= James A. Miller (biochemist) =

American biochemist

James Alexander Miller (de) (May 27, 1915 – December 24, 2000) was an American biochemist who, working alongside his wife Elizabeth C. Miller, was Professor Emeritus of Oncology at the University of Wisconsin-Madison McArdle Laboratory for Cancer Research. Together, they "made seminal discoveries related to the metabolism of synthetic and naturally occurring chemicals to toxic and/or carcinogenic electrophilic metabolites, and to the enzymology and regulation of xenobiotic metabolism." They won the Charles S. Mott Prize in 1980 and were the only husband/wife team jointly elected to membership in the National Academy of Sciences.

==Biography==
Miller graduated high school in 1933 and due to the Depression, financing a college education would be difficult. For two years, he worked in the welding shop of a steel mill. He used the money to pay for his first year of classes at the University of Pittsburgh.

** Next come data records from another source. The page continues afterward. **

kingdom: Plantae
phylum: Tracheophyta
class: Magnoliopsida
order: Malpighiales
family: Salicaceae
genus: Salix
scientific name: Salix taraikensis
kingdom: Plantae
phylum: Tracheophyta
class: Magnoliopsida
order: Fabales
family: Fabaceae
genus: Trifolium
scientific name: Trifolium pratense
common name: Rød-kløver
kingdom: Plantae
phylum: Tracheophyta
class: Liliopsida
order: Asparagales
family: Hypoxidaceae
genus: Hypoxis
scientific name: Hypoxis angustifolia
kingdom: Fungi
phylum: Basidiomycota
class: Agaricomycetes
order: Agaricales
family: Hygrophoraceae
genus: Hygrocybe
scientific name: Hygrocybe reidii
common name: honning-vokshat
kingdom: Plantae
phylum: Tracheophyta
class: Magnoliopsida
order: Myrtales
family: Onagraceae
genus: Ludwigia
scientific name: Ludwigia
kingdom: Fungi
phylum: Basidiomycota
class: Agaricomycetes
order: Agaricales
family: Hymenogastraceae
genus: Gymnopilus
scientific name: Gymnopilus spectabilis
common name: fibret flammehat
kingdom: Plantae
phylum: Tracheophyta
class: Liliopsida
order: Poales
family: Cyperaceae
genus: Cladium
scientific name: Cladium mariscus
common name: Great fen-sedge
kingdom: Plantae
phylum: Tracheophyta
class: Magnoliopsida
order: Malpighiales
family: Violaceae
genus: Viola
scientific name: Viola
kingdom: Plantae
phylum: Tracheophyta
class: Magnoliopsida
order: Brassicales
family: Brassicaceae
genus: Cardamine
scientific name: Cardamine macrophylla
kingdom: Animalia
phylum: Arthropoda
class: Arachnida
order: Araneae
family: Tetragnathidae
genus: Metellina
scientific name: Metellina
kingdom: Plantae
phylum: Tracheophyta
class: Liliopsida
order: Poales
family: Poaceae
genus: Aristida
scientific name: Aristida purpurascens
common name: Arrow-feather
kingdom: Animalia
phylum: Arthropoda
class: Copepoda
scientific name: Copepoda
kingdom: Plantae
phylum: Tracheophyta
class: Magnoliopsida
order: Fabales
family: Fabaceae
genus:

The Millers research showed that carcinogens "had to be metabolized and undergo enzymatic transformation in order to cause cancer. The first evidence that metabolized carcinogens can modify tissue components, such as nucleic acids and proteins, came from this work."

==Awards and honors==
In 1978, he won the Canada Gairdner International Award and in 1975, the Rosenstiel Award.